Want proof? Consider this. At the beginning of this article, it was mentioned that the optic nerve connects to the eye at the optic disk. There are no photoreceptors at the optic disk. In other words, you have a blind spot in each eye. I'll bet you have spent your whole life without ever noticing that you have two blind spots. Why didn't you notice it? Because the brain interpolated the data that the eyes sent to the brain and filled in the blind spots. Try this little experiment. Place a chair a few feet in front of a wall. Place a small mark on the wall that will be at eye level once you sit down. After sitting in the chair, cover one eye. With the other eye, stare at the mark on the wall without moving your open eye. Now, take a pencil that has an eraser on in. Hold the pencil at arm's length in front of the open eye. Start the pencil at the top of your vision. Slowly move the pencil from the left to the right. When the pencil gets to the edge of your vision, lower it a small amount and move it in the other direction. Keep moving the pencil back and forth across your vision slowly lowering the pencil at the end of each pass. During this time, it is very important that you do not focus on the pencil. Keep your eye locked on the spot on the wall. You will be able to see the pencil as it moves across your vision, but it will be a bit out of focus. If you do this correctly and keep the open eye focused on the spot, eventually you will see the eraser on the pencil disappear. This is because the eraser is now in front of the optic disk. The interesting thing is what you will see instead. You will not see a black hole in your vision where the eraser is located. Instead, you will see the wall. This is the important part. You can not see the eraser because it is in front of the optic disk where there are no photoreceptors. You shouldn't be able to see the wall behind the eraser either. After all, the wall behind the eraser is also in the blind spot. What has happened is that the brain has taken information from the rest of eye and used it to "fill in" the blind spot. In other words, the brain is showing you a patch of wall that the eyes did not see. The brain created the data.

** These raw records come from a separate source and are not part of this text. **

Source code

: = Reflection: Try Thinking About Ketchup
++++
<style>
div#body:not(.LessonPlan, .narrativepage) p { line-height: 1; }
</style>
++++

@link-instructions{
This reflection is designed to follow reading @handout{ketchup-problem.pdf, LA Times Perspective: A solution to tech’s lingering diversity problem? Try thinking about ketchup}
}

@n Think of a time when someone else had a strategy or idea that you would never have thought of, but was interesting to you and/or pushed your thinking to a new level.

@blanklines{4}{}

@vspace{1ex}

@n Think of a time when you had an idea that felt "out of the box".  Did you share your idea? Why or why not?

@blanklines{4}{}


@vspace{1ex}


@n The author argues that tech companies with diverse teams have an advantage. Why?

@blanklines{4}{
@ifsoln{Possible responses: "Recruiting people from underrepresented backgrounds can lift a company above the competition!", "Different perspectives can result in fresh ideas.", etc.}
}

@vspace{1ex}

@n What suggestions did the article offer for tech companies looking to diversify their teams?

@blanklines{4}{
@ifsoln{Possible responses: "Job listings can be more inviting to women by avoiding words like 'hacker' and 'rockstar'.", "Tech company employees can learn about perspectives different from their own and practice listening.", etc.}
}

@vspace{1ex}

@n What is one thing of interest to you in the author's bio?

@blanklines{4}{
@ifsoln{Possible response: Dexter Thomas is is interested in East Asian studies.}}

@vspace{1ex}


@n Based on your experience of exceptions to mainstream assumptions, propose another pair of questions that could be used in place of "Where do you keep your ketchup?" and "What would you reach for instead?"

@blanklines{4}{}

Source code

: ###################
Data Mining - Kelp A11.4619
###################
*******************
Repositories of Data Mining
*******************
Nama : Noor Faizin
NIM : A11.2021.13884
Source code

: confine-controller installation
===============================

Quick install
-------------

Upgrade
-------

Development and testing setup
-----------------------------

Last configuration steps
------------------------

So, the brain can and does significantly alter the data from the eyes. This is important to a photographer because, among other things, the brain sometimes alters the colors that we see. I discovered this years ago when I used to snow ski. I wore a pair of ski goggles that had a very bright yellow lens. When I would put the goggles on, all of the snow covered countryside would turn bright yellow. However, after skiing a short time, my brain adjusted the yellow color out so that everything was white again. In short, I was seeing through a yellow filter, but the brain was adjusting the color to turn everything back so that it appeared normal.

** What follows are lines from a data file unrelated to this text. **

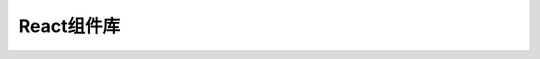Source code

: ===================================
React组件库
===================================


.. post:: 2023-02-27 21:24:23
  :tags: 框架, react, 组件库
  :category: 前端
  :author: YanQue
  :location: CD
  :language: zh-cn





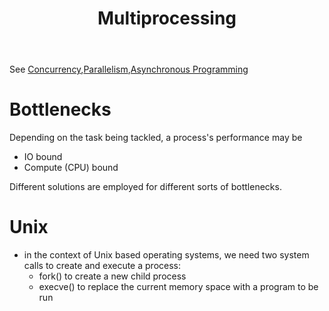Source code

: :PROPERTIES:
:ID:       f48bfe92-dd4d-4ea4-910a-d1adc44ec183
:END:
#+title: Multiprocessing
#+filetags: :programming:

See [[id:618d0535-411d-4c36-b176-84413ec8bfc1][Concurrency]],[[id:c307ed4a-77d8-4f69-8995-94c9da4c0768][Parallelism]],[[id:b2ce2739-98c4-4ff0-931c-3a836686bf55][Asynchronous Programming]]


* Bottlenecks

Depending on the task being tackled, a process's performance may be
 - IO bound
 - Compute (CPU) bound
   
Different solutions are employed for different sorts of bottlenecks.

* Unix
 - in the context of Unix based operating systems, we need two system calls to create and execute a process:
   - fork() to create a new child process
   - execve() to replace the current memory space with a program to be run
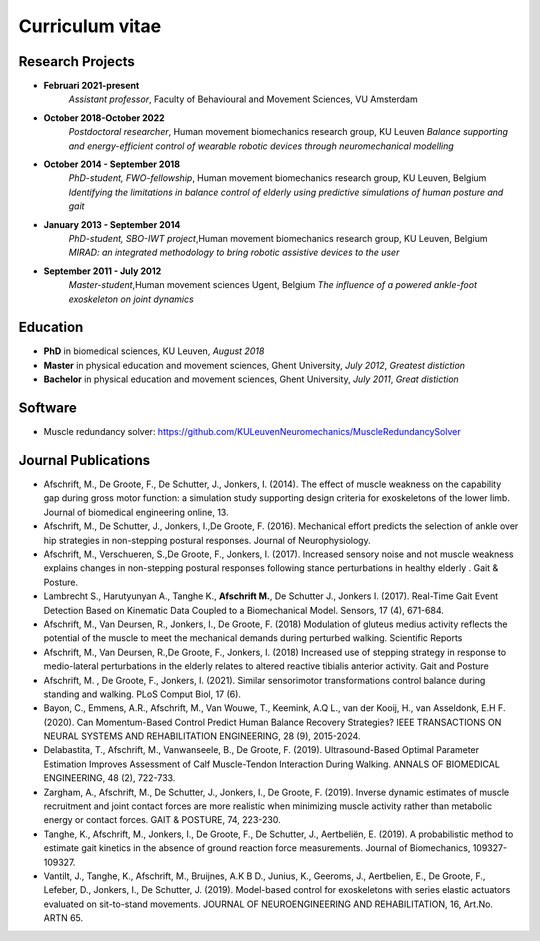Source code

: 
Curriculum vitae
========================


Research Projects
---------------------

* **Februari 2021-present**
	*Assistant professor*, Faculty of Behavioural and Movement Sciences, VU Amsterdam

* **October 2018-October 2022**
	*Postdoctoral researcher*, Human movement biomechanics research group, KU Leuven
	*Balance supporting and energy-efficient control of wearable robotic devices through neuromechanical modelling*


* **October 2014 - September 2018**
	*PhD-student, FWO-fellowship*, Human movement biomechanics research group, KU Leuven, Belgium
	*Identifying the limitations in balance control of elderly using predictive simulations of human posture and gait*


* **January 2013 - September 2014**
	*PhD-student, SBO-IWT project*,Human movement biomechanics research group, KU Leuven, Belgium
	*MIRAD: an integrated methodology to bring robotic assistive devices to the user*


* **September 2011 - July 2012**
	*Master-student*,Human movement sciences Ugent, Belgium
	*The influence of a powered ankle-foot exoskeleton on joint dynamics*


Education
--------------

* **PhD** in biomedical sciences, KU Leuven, *August 2018*

* **Master** in physical education and movement sciences, Ghent University, *July 2012*, *Greatest distiction*

* **Bachelor** in physical education and movement sciences, Ghent University, *July 2011*, *Great distiction*


Software
---------

* Muscle redundancy solver: https://github.com/KULeuvenNeuromechanics/MuscleRedundancySolver


Journal Publications
---------------------------

* Afschrift, M., De Groote, F., De Schutter, J., Jonkers, I. (2014). The effect of muscle weakness on the capability gap during gross motor function: a simulation study supporting design criteria for exoskeletons of the lower limb. Journal of biomedical engineering online, 13.

* Afschrift, M., De Schutter, J., Jonkers, I.,De Groote, F. (2016). Mechanical effort predicts the selection of ankle over hip strategies in non-stepping postural responses. Journal of Neurophysiology.

* Afschrift, M., Verschueren, S.,De Groote, F., Jonkers, I. (2017). Increased sensory noise and not muscle weakness explains changes in non-stepping postural responses following stance perturbations in healthy elderly . Gait \& Posture.

* Lambrecht S., Harutyunyan A., Tanghe K., **Afschrift M.**, De Schutter J., Jonkers I. (2017). Real-Time Gait Event Detection Based on Kinematic Data Coupled to a Biomechanical Model. Sensors, 17 (4), 671-684.

* Afschrift, M., Van Deursen, R., Jonkers, I., De Groote, F. (2018) Modulation of gluteus medius activity reflects the potential of the muscle to meet the mechanical demands during perturbed walking. Scientific Reports

* Afschrift, M., Van Deursen, R.,De Groote, F., Jonkers, I. (2018) Increased use of stepping strategy in response to medio-lateral perturbations in the elderly relates to altered reactive tibialis anterior activity. Gait and Posture

* Afschrift, M. , De Groote, F., Jonkers, I. (2021). Similar sensorimotor transformations control balance during standing and walking. PLoS Comput Biol, 17 (6).

* Bayon, C., Emmens, A.R., Afschrift, M., Van Wouwe, T., Keemink, A.Q L., van der Kooij, H., van Asseldonk, E.H F. (2020). Can Momentum-Based Control Predict Human Balance Recovery Strategies? IEEE TRANSACTIONS ON NEURAL SYSTEMS AND REHABILITATION ENGINEERING, 28 (9), 2015-2024.

* Delabastita, T., Afschrift, M., Vanwanseele, B., De Groote, F. (2019). Ultrasound-Based Optimal Parameter Estimation Improves Assessment of Calf Muscle-Tendon Interaction During Walking. ANNALS OF BIOMEDICAL ENGINEERING, 48 (2), 722-733.

* Zargham, A., Afschrift, M., De Schutter, J., Jonkers, I., De Groote, F. (2019). Inverse dynamic estimates of muscle recruitment and joint contact forces are more realistic when minimizing muscle activity rather than metabolic energy or contact forces. GAIT & POSTURE, 74, 223-230.

* Tanghe, K., Afschrift, M., Jonkers, I., De Groote, F., De Schutter, J., Aertbeliën, E. (2019). A probabilistic method to estimate gait kinetics in the absence of ground reaction force measurements. Journal of Biomechanics, 109327-109327.

* Vantilt, J., Tanghe, K., Afschrift, M., Bruijnes, A.K B D., Junius, K., Geeroms, J., Aertbelien, E., De Groote, F., Lefeber, D., Jonkers, I., De Schutter, J. (2019). Model-based control for exoskeletons with series elastic actuators evaluated on sit-to-stand movements. JOURNAL OF NEUROENGINEERING AND REHABILITATION, 16, Art.No. ARTN 65.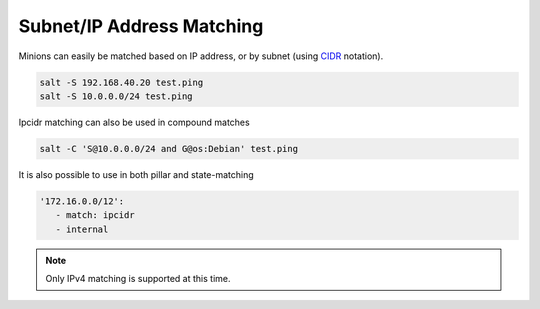 .. _targeting-ipcidr:

==========================
Subnet/IP Address Matching
==========================

Minions can easily be matched based on IP address, or by subnet (using CIDR_
notation).

.. code-block:: bash

    salt -S 192.168.40.20 test.ping
    salt -S 10.0.0.0/24 test.ping

Ipcidr matching can also be used in compound matches

.. code-block:: bash

    salt -C 'S@10.0.0.0/24 and G@os:Debian' test.ping

It is also possible to use in both pillar and state-matching

.. code-block:: yaml

  '172.16.0.0/12':
     - match: ipcidr
     - internal

.. _CIDR: http://en.wikipedia.org/wiki/Classless_Inter-Domain_Routing

.. note::

    Only IPv4 matching is supported at this time.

The yellow goggles are an example of one of the most important color principles that the brain follows: color constancy. The brain expects the colors of objects to remain fairly constant. If the colors of objects change during the day because the light that is illuminating them changes, the brain tends to filter out at least part of that color change (as with the yellow goggles). Thus, we may be seeing an apple as red simply because the brain thinks it should be red -- even though the light reflecting off the apple has less red than normal because we are indoors under fluorescent lighting.

Thus, the colors that we see are actually determined by four things: the light illuminating the object, the properties of the object, the visual system of the observer, and the brain of the observer.